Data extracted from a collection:
------------------------------------

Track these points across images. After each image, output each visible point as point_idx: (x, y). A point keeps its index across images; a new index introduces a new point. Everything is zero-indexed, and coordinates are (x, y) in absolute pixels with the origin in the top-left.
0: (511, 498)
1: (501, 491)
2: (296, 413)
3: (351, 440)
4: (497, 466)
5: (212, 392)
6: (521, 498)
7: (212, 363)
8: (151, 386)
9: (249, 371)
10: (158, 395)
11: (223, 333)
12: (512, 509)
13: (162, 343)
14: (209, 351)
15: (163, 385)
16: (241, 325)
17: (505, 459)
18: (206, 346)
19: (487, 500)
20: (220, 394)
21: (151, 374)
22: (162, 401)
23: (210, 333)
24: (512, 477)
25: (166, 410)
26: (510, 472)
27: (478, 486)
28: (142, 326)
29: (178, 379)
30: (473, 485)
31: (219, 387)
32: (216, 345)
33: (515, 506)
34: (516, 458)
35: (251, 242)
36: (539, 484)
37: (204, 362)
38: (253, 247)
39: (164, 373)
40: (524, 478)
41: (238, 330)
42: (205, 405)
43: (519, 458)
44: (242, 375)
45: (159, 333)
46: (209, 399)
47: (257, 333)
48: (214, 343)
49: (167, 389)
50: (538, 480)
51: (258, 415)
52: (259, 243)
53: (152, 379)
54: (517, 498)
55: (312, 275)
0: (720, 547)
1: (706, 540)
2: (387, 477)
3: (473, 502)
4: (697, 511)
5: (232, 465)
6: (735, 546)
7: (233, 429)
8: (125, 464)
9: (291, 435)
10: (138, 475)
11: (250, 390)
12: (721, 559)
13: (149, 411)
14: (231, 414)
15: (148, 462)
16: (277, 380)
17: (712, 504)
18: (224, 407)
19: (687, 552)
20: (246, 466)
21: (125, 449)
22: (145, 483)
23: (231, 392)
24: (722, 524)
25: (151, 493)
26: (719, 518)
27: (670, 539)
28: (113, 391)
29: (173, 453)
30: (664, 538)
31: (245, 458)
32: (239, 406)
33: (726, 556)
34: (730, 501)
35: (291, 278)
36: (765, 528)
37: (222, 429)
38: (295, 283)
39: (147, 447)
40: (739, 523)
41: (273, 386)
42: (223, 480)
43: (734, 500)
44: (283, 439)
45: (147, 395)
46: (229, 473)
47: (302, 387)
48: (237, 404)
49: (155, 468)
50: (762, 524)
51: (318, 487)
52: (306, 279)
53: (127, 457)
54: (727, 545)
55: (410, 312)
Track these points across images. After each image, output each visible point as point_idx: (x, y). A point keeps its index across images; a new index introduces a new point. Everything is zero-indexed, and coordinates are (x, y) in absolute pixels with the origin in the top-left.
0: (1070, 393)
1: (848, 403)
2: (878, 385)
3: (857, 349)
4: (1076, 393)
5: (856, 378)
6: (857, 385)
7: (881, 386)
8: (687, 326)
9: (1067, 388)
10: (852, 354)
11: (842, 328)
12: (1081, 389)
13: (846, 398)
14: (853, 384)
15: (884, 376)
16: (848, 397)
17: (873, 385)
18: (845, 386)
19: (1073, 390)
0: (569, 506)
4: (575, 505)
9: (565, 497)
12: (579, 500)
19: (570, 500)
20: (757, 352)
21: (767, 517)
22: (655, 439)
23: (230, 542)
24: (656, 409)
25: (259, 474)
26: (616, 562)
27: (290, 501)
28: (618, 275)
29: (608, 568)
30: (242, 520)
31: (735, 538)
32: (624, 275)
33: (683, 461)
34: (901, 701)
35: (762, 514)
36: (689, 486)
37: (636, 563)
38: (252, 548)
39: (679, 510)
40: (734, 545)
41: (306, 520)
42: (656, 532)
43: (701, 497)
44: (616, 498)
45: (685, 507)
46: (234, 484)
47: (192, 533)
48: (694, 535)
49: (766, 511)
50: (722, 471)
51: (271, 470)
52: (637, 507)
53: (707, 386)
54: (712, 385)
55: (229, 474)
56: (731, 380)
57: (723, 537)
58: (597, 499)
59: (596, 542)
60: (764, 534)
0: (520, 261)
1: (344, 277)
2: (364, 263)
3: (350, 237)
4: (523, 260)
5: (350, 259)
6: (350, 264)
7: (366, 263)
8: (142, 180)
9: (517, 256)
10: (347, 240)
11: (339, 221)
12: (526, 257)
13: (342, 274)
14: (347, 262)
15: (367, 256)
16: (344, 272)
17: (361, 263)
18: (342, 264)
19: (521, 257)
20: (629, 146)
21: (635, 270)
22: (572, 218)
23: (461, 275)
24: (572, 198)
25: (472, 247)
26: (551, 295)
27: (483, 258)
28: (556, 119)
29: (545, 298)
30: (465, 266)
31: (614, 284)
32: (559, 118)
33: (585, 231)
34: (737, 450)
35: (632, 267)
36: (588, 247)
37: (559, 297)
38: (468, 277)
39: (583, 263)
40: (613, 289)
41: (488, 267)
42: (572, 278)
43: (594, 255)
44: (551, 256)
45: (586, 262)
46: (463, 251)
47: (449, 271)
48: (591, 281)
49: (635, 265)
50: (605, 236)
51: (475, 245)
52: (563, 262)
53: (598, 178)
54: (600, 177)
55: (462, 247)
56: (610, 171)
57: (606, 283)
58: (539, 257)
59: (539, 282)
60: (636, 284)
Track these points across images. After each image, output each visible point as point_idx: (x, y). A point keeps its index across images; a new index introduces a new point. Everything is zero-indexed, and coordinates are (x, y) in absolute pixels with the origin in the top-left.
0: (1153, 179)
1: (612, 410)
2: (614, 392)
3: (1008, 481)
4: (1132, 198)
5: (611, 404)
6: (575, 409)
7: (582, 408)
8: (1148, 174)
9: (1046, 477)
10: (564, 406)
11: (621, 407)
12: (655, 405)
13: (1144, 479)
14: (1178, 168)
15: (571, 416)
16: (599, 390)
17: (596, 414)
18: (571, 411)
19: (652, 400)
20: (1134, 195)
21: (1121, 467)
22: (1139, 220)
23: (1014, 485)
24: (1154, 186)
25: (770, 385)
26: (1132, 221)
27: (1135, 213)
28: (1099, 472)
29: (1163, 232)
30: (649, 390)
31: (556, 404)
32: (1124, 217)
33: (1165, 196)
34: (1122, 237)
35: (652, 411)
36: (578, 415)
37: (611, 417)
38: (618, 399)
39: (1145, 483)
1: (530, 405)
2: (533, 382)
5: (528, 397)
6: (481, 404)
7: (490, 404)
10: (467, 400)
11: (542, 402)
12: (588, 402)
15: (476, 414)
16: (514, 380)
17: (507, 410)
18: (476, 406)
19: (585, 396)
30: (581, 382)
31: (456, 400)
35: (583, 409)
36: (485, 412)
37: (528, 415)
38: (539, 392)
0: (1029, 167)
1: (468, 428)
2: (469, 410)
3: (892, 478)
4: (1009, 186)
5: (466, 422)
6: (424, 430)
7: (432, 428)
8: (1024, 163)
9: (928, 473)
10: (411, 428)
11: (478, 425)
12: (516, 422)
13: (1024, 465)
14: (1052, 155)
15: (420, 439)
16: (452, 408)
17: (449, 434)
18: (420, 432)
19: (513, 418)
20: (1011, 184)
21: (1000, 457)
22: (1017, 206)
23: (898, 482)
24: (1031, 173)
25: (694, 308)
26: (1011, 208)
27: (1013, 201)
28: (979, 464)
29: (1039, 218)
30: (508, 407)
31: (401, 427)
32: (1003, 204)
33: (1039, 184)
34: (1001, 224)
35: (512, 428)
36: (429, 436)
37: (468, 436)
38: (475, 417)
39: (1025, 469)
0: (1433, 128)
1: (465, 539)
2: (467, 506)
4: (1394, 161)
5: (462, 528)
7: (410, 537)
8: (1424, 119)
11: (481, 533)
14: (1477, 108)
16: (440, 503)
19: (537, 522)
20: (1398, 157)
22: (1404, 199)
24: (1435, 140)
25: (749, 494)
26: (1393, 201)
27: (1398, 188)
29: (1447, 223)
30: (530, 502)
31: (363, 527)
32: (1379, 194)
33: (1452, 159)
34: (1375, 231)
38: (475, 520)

------------------------------------

Will you return exactly the lines above from the one with "9: (1046, 477)" down to the one with "31: (556, 404)", counting both as part of the range?

◆ **EXERCISE RESPONSE**
9: (1046, 477)
10: (564, 406)
11: (621, 407)
12: (655, 405)
13: (1144, 479)
14: (1178, 168)
15: (571, 416)
16: (599, 390)
17: (596, 414)
18: (571, 411)
19: (652, 400)
20: (1134, 195)
21: (1121, 467)
22: (1139, 220)
23: (1014, 485)
24: (1154, 186)
25: (770, 385)
26: (1132, 221)
27: (1135, 213)
28: (1099, 472)
29: (1163, 232)
30: (649, 390)
31: (556, 404)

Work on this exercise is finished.